Here then are my British Foreign Policy 10 from the week when a growing number of Tory MPs announced they will not stand for reelection, but Boris Johnson and David Miliband could be plotting comebacks: 10 of the best reports, podcasts, twitter threads speeches etc. that I’ve added to my Zotero database this past week.

  1. Britain must get real about its place in the world. The UK needs a more sober and trustworthy approach if it is to reinvent its global role as a medium power ‘with extra clout’, writes John Kampfner.

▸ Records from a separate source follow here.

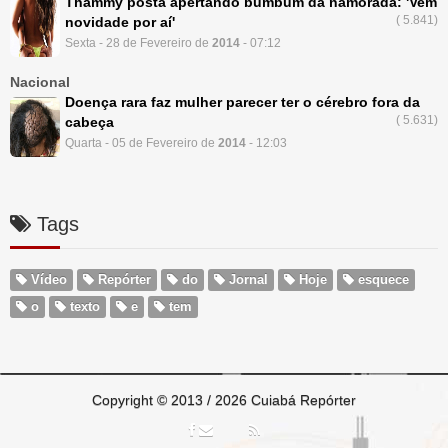
Thammy posta apertando bumbum da namorada: 'Vem
(
5.841)
novidade por aí'
Sexta - 28 de Fevereiro de
2014
- 07:12
Nacional
Doença rara faz mulher parecer ter o cérebro fora da
(
5.631)
cabeça
Quarta - 05 de Fevereiro de
2014
- 12:03
Tags
Vídeo
Repórter
do
Jornal
Hoje
esquece
o
texto
e
tem
Copyright © 2013 / 2026 Cuiabá Repórter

  2. The FT ran a fantastic four-part series called Brexit: The Next Phase: Part 1: Brexit and the economy: the hit has been ‘substantially negative’ Chris Giles. Part 2: The UK-Australia trade deal: ‘too much for far too little’. Sebastian Payne, Peter Foster and Judith Evans. Part 3: Brexit: Has business found its voice? Daniel Thomas and Peter Foster. Part 4: Politics and Brexit: Fear of the ‘B’ word. By George Parker.

  3. The Economic Reality of Life Outside the EU: Brexit in Charts. Bloomberg also has some excellent analysis of what Brexit has meant for the UK. Allegra Stratton did the best job of summarising it in her daily email, The Readout — GDP: “As national income is the broadest measure of economic performance ... it is the most important. Since Brexit, the UK has effectively held its own.” Sterling: “Well below pre-referendum levels.” Households: “Real household disposable income ... Has trailed all four major EU peers except Spain.” Employment: “The UK has the second-lowest unemployment rate of the largest EU economies after Germany.” Migration: The new post-Brexit rules means numbers have “turned out to be more open than expected” with overall net migration at similar levels (just from non-EU origin countries). Productivity: “On this key measure, the UK has lagged behind France, Germany and the US for some time.” Trade: “The most apparent evidence of Brexit damage.”

  4. How Brexit made Britain a more European country: With a cheaper currency, higher taxes and messier politics, the UK has become continental. By Janan Ganesh.

  5. Fixing Brexit: A New Agenda for a New Partnership With the European Union: A report by Anton Spisak for the Tony Blair Institute for Global Change.

  6. Non-tariff barriers and consumer prices: evidence from Brexit Non-Tariff Barriers (NTBs) are the main policy impediment to international trade, yet little is known about their pass-through to prices. This paper exploits the Brexit trade policy shock to quantify how NTBs affect consumer prices and welfare. The increase in NTBs raised prices by 6%, implying a pass-through of 50-80%. Based on a standard welfare framework, we show households lost £5.84bn, domestic producers gained £4.78bn, and £1.06bn was lost through deadweight loss. Due to differences in food expenditure shares, households in the lowest decile experience a 52% higher increase in the cost of living than households in the top decile. By Jan David Bakker, Nikhil Datta, Richard Davies and Josh De Lyon.

  7. Will support for Brexit become extinct? In light of recent polling suggesting a substantial shift in opinion on Brexit, Joris Frese, Juho Härkönen and Simon Hix examine - for the UK in a Changing Europe - the extent to which this can be explained through ‘voter replacement’ – the phenomenon of older, Brexit-supporting voters passing away and younger, anti-Brexit voters entering the electorate.

  8. Incendiary claims about the UK census do not reflect reality: We should interrogate the convenient weaponisation of the latest data. By John Burn-Murdoch.

  9. And finally… Rishi Sunak might not have been delighted by news that Boris Johnson could be lurking around the House of Commons for the rest of this decade after the former PM announced this week that he intends to stand at the next election, but perhaps Sir Kier Starmer also faces the prospect of the return of Miliband. David, that is. This week the former Foreign Secretary gave his own foreign policy speech to Chatham House: Weathering the storm: The UK’s role in the world today. He also wrote a piece in The Times: British foreign policy needs honesty, not hubris.